第4話 (26)

「イヤ。交際したくない」

「は?……あ…ぁ、アハハハ。そうだよな~。いや、ごめん。ちょっと冗談のつもりだったんだが……本気で言うわけないじゃん?

 だって……こうやって振られて関係壊れるのとかレイラに殺される以上にイヤだし~」


 ……ほら、覚悟していた事だろ?大丈夫だ。おう、俺は…大……丈夫…。


「あ、ごめんな。ちょっと外の空気当たってくる。ついでになんか買ってきてほしいものとかあるか?」

「ないわ」

「そ、そうか。じゃ、行ってくる」


 ……馬鹿野郎……。


「はぁ……財布忘れてるし……。

 あんなスラスラリュートが言えるなんて…絶対振られたら冗談めかすつもり…というかそうだったし…。

 …そういうのは本気で言って欲しいのよっ!あのヘタレ!」


 クッションを壁に投げつけてリュートの布団にダイブした。


「もぉ………あのぉ……ばかぁ………えへへへ……」


 リュートの匂いの染みついた枕に顔を埋めると頭が熔ける。

 …気恥ずかしくなって足をバタバタするとリュートの匂いが舞い上がった。


「…ゃった…。リュートに…冗談だけど…"しゅき"って……えへへ…」


 幸せな気分になっている途中で気付いた。


「…あ…あのヘタレだから…もう仕掛けてきてくれない…のかな?」


ーー同刻ーー


「うわぁぁぁぁぁああ!」


 誰も居ない暗い公園。
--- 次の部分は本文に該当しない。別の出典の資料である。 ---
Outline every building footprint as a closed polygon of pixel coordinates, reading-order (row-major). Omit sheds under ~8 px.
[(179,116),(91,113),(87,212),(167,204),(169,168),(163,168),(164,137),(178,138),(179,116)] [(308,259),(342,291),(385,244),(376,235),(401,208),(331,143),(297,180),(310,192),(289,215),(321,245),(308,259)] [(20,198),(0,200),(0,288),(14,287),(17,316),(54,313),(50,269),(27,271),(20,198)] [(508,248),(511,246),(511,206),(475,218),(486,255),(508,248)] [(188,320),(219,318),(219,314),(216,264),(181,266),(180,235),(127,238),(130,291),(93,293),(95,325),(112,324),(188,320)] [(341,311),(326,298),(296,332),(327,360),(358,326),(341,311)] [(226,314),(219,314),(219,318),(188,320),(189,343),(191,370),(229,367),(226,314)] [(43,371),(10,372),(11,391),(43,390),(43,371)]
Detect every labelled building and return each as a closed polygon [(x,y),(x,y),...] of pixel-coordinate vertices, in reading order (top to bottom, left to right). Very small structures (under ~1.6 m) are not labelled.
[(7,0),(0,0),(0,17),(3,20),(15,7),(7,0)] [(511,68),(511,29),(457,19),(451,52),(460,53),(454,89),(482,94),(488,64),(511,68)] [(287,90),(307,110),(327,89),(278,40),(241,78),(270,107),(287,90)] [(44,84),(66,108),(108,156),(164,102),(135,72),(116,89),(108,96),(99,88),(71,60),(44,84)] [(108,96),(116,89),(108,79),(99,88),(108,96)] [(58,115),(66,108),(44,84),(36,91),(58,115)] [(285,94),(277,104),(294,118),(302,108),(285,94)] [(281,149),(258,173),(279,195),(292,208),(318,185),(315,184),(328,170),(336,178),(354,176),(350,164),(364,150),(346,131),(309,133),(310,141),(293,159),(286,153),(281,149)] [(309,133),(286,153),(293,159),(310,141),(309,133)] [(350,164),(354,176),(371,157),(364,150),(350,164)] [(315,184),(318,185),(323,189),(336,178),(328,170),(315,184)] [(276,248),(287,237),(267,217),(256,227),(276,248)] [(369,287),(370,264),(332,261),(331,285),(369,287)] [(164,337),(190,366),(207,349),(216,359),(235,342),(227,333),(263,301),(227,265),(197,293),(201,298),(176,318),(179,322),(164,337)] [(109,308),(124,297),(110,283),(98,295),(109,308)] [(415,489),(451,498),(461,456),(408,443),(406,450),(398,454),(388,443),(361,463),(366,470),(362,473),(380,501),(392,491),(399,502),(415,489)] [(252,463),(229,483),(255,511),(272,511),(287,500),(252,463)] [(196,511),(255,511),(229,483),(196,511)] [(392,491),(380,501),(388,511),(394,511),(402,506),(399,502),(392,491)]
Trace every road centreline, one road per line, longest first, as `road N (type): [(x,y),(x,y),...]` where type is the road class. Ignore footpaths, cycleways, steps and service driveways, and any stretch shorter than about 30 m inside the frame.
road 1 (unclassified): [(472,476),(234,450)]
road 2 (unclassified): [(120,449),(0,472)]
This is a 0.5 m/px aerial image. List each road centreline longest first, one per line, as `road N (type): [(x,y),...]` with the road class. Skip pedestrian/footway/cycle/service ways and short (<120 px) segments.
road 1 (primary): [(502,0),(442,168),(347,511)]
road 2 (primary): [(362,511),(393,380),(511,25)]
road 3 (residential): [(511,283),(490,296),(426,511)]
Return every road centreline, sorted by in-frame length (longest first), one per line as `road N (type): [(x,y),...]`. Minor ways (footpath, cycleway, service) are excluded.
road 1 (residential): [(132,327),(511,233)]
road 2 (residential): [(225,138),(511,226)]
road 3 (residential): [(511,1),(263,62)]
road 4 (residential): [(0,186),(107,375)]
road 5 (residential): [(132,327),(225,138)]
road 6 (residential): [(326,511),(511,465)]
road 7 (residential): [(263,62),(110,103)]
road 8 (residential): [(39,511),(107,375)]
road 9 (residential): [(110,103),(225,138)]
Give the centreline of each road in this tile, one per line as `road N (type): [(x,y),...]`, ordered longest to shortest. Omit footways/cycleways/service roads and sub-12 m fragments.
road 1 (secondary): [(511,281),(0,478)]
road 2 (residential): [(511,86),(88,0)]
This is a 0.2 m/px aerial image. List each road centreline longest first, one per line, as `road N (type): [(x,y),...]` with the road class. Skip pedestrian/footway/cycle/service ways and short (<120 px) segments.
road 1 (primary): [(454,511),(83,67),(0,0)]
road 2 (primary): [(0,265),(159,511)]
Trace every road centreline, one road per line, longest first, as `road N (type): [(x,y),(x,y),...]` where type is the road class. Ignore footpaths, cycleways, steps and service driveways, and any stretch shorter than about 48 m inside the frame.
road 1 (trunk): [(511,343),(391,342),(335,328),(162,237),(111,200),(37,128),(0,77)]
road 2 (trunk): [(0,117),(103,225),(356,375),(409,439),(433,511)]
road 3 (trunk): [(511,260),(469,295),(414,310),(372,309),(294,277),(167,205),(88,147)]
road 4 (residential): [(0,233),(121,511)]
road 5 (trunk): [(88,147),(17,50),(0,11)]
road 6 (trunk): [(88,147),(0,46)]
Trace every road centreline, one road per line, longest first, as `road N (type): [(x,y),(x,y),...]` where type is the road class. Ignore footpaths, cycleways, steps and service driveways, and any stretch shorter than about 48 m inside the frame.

男が1人号泣していた。


「ひっぐ……ぁ…………ぁぁぁ…んっ……」


 …俺の事…好きじゃないって……。…俺の事…好きじゃ……ない?……。


「うわぁぁぁぁぁぁっ!」

「坊主青春だな~!」


 酔っ払ったジジイがリュートに絡みつくが、リュートは嘆いて体を大きく揺すり、ジジイは振り飛ばされる。


「………人生間違えた………」


 とぼとぼと歩く姿はとても影が差していたと聞く。


ーー十数分後ーー


「ただいま……」

「あ、リュート!お帰りっ!」

「……ぁ……んっ…ぐっ……」


 泣きはらした顔をして…私にしがみついてきた。


「なぁ!何が駄目なんだよぉぉぉぉぉおお!」

「え…ちょリュート……酒臭っ!」

「れいらぁ………」


 ……酒臭いのだけは我慢できないわ。ミントの丸薬常備してて正解ね。


「ほら、これ食べなさい」

「れいらぁぁぁぁああっ!」

「………教えてあげるわ」

「何!?俺の悪かったのは何っ!全部直すから!どこがイヤなんだ!?」

「……冗談めかして言うことよ。そういうのは……やっぱり本気で言って欲しい……」

「………」


 さっきから全体重を私にかけるのは止めてもらっていいかしら……。


「……リュート?」

「………」


 穏やかな寝息が聞こえた。……私の恋は成就しそうにない。



^^^^

小さなどんでん返しその1


てかこれで終わると思った?そんな簡単な関係じゃねぇよ二人は。